L’arrivée de
Steve Howe après
Time And A Word est pour beaucoup considérée comme le vrai départ de Yes, et comme beaucoup de formations anglaises de racines psychédéliques (
Jethro Tull,
Pink Floyd...), le groupe s’oriente vers le rock progressif, défini par
King Crimson et déjà bien avancé. C’est à partir de là que Yes va entrer dans le panthéon du prog, avec ce Yes Album qui s’imposera grâce à son style unique et virtuose.
Ce sont les claviers rêveurs et majestueux associés à un riff rock percutant qui introduisent l’album sur Yours Is No Disgrace, si le thème est brillant, le groupe ne se prive pas de le décliner et d’explorer de multiples changements de rythme avec une maitrise et une cohésion épatante. Les autres titres longs ne déçoivent pas, Starship Trooper a probablement la structure la plus complexe, dans l’ensemble assez rock, mais doté d’un final presque psyché, sublimé par un solo de guitare d’anthologie qui propulse cette conclusion vers des sommets d’épisme remarquables. Avec I’ve Seen All Good People, le ton se fait plus planant, presque floydien, avec des mélodies et des harmonies vocales succulantes, avant un brutal virage presque rock ‘n’ roll certes inattendu mais hyper efficace.

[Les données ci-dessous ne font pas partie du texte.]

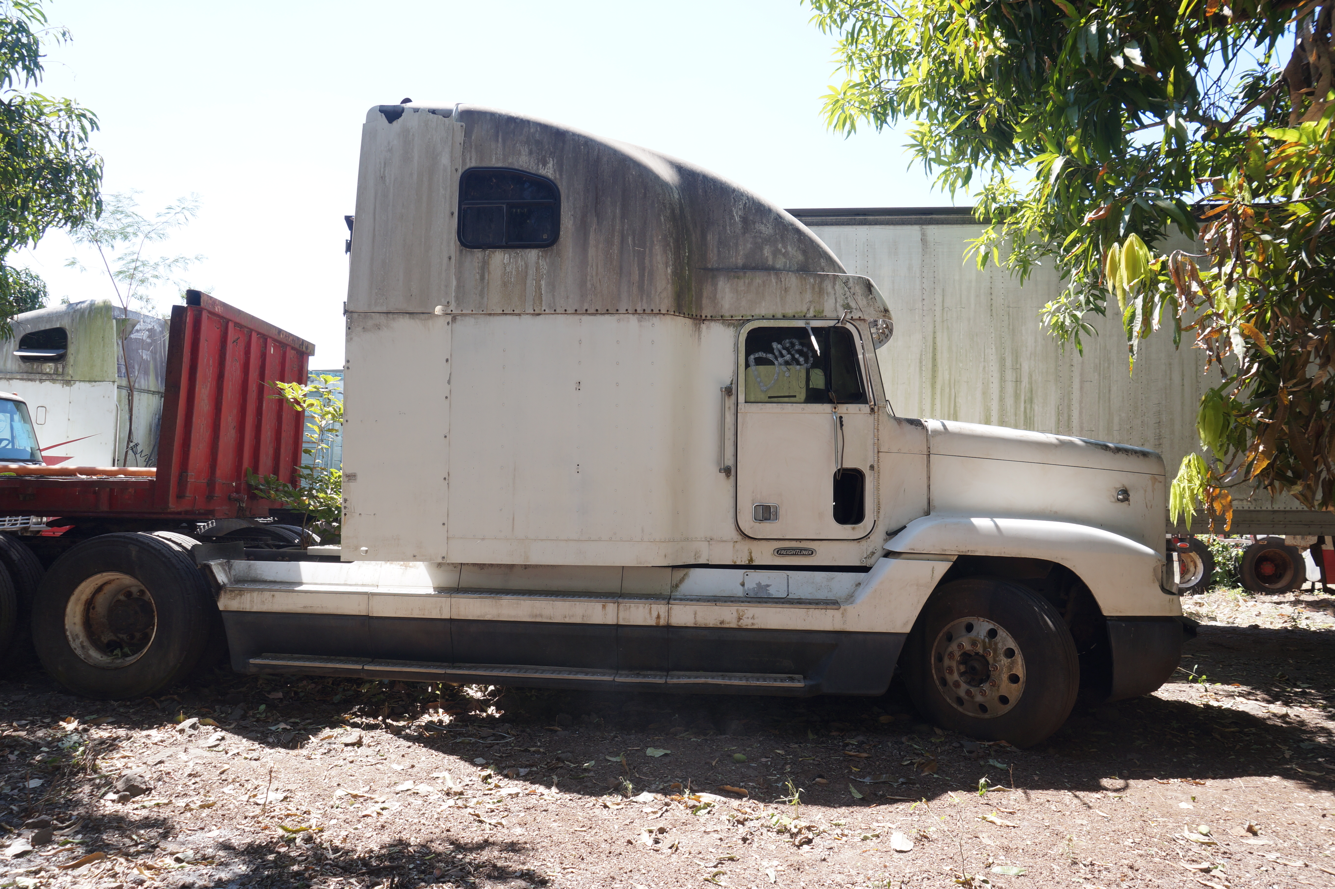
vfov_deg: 47.9
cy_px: 444
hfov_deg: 67.4
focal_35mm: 27
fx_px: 1001
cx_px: 668
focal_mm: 18
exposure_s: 1/80
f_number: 7.1
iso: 100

Perpetual Change, qui conclut l’album, maintient ce niveau musical élevé avec de nouvelles envolées mélodiques mémorables, avec un ton plus léger qui n'entame pas le moins le moins du monde la complexité structurelle. Il est important de souligner également la section rythmique vraiment impressionnante de talent, variant sans cesse les pulsations et proposant quelque chose de très original. Howe a droit à sa petite démonstration avec Clap, un enchainement de prouesses techniques de guitare acoustique allant du classique au flamenco, renversant. Avec A Venture, on tient peut-être le seul titre un peu en deçà, mais ça reste très solide grâce à la mélodie beatlesienne associée à la voix toujours très juste de Anderson, rien de grave donc.
Le Yes Album frappe donc un grand coup dans le monde du rock progressif. En associant technique instrumentale et qualité de composition, Yes s’impose vite comme l’un des symboles du mouvement qui n’en finit pas d’épater avec des chefs d’oeuvres qui s’accumulent. Plus que tout ça, c’est la simplicité des morceaux qui surprend, surtout quand on connait la suite de la carrière du groupe, ici nul besoin de grands moyens pour atteindre des degrés de grandeur progressive pourtant très élevés. En guise d’ultime ajustement, le groupe se séparera de Tony Kaye après cet album, le remplaçant par un nouveau virtuose,
Rick Wakeman, histoire de compléter le plateau galactique. Néanmoins, Yes n’atteindra par la suite que difficilement les sommets de son Yes Album, en terme de cohésion et d’attrait, et malgré les nombreux titres mythiques composés par la suite, cet album demeure le mieux fichu et le plus équilibré.